For the first time, researchers from Cardiff University have grown a practical laster directly on a silicon substrate. The breakthrough, dubbed the "Holy Grail" of silicon photonics, is believed to be the key to ultra-fast communication between computer chips and electronic systems and may lead to the transformation of numerous sectors including communications, health care and energy generation.
In the realm of electronic device fabrication, silicon is the most widely used material. It is commonly used in the creation of semiconductors, which are present in almost every piece of technology that we encounter in our day-to-day lives, including smartphones and GPS systems.
The recent advancements in electronic devices means an increased demand for the technology that drives them. As the years go by, researchers are having an increasingly harder time meeting these demands using the standard electrical interconnects between computer chips and systems, causing them to look at light for its potential to act as an ultra-fast connector.
The ideal source of light is a semiconductor laser combined with silicon, but thus far researchers have had a difficult time making this a reality. Now, the current team has overcome these difficulties and grown a practical laser on a silicon substrate for the very first time.

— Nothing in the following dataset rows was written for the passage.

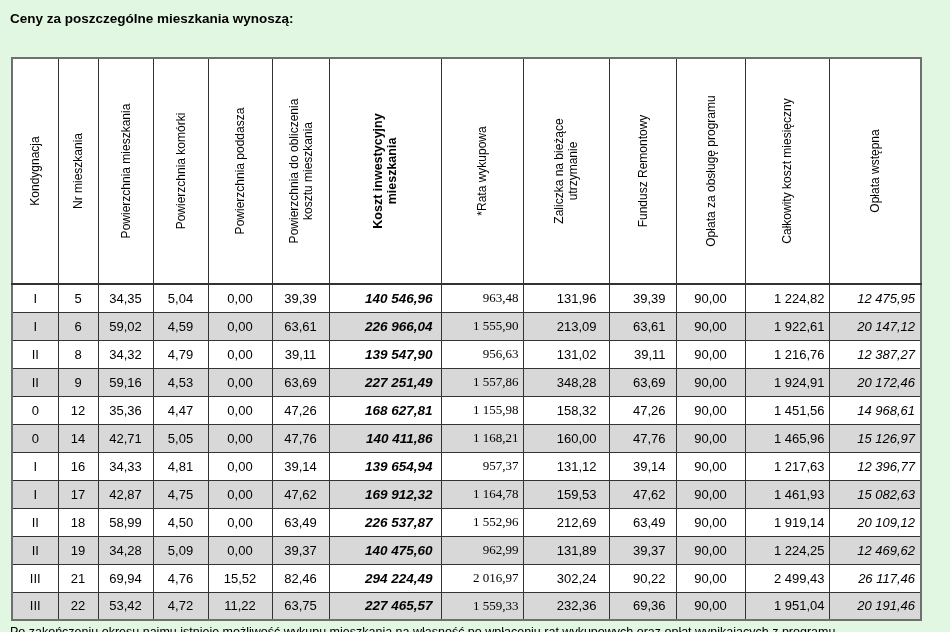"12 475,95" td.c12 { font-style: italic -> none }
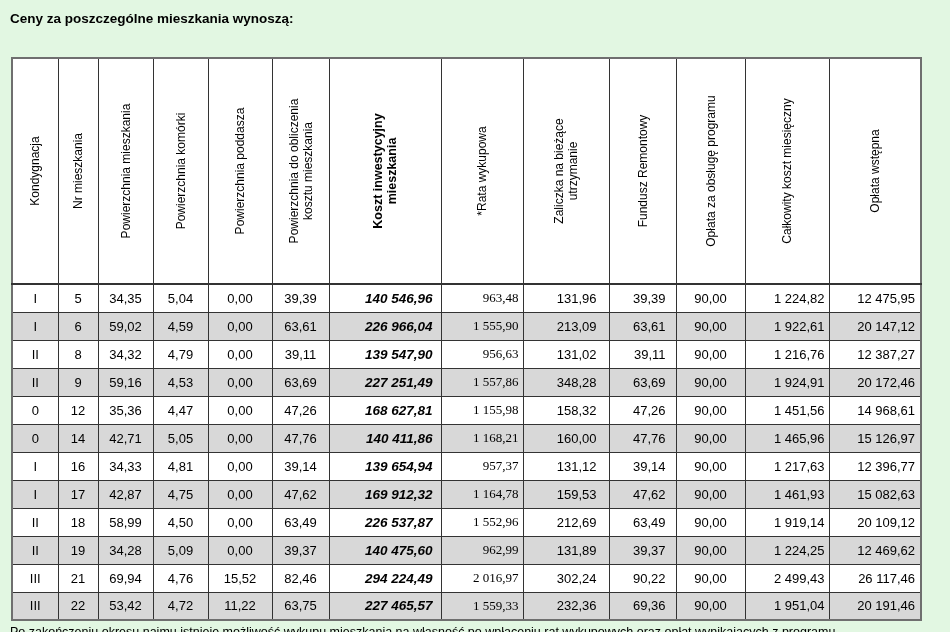"348,28" td.al-r { text: 348,28 -> 213,36 }
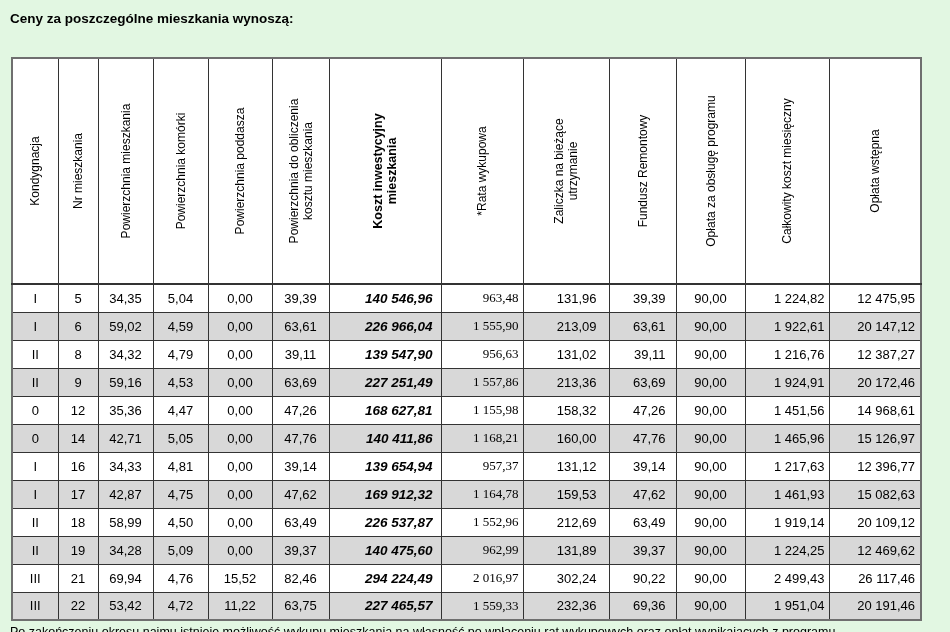"35,36" td.al-c { text: 35,36 -> 51,69 }
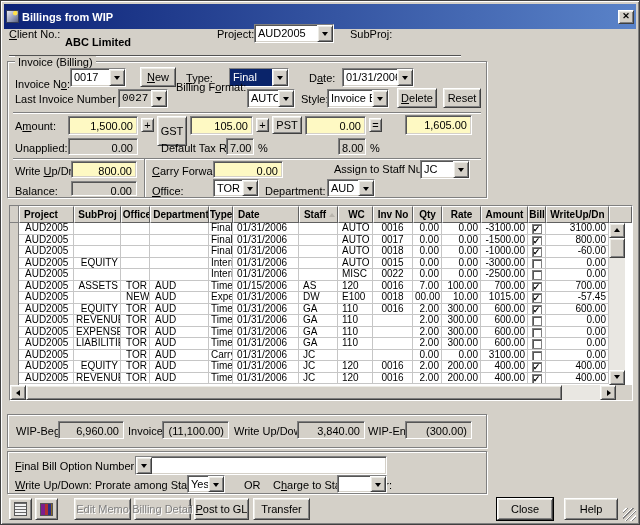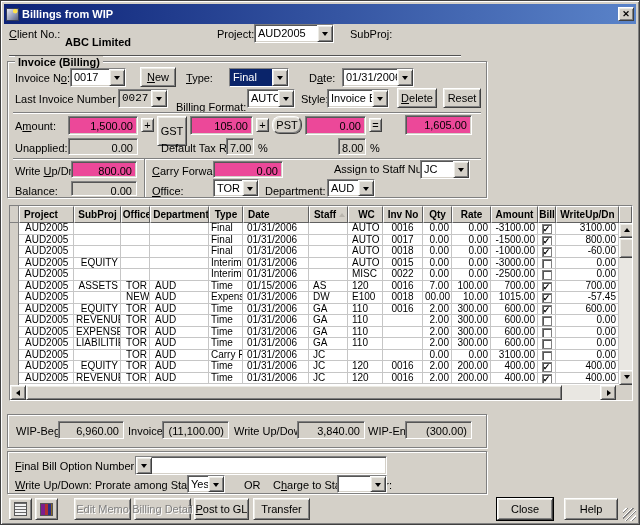"Billings from WIP" #titlebar { height: 20px -> 25px }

"Realizing electrically-pumped lasers based on Si substrates is a fundamental step towards silicon photonics," said Huiyun Liu, who led the research, stating that the laser, which is 1,300 nanometers in wavelength, can operate at temperatures of up to 120 degrees Celsius for up to 100,000 hours.
He added: "The precise outcomes of such a step are impossible to predict in their entirety, but it will clearly transform computing and the digital economy, revolutionize health care through patient monitoring, and provide a step-change in energy efficiency."
"The techniques that we have developed permit us to realize the Holy Grail of silicon photonics - an efficient and reliable electrically driven semiconductor laser directly integrated on a silicon substrate," concluded Alwyn Seeds, coauthor of the study. "Our future work will be aimed at integrating these lasers with waveguides and drive electronics leading to a comprehensive technology for the integration of photonics with silicon electronics."
The findings were published in the Mar. 7 issue of Nature Photonics.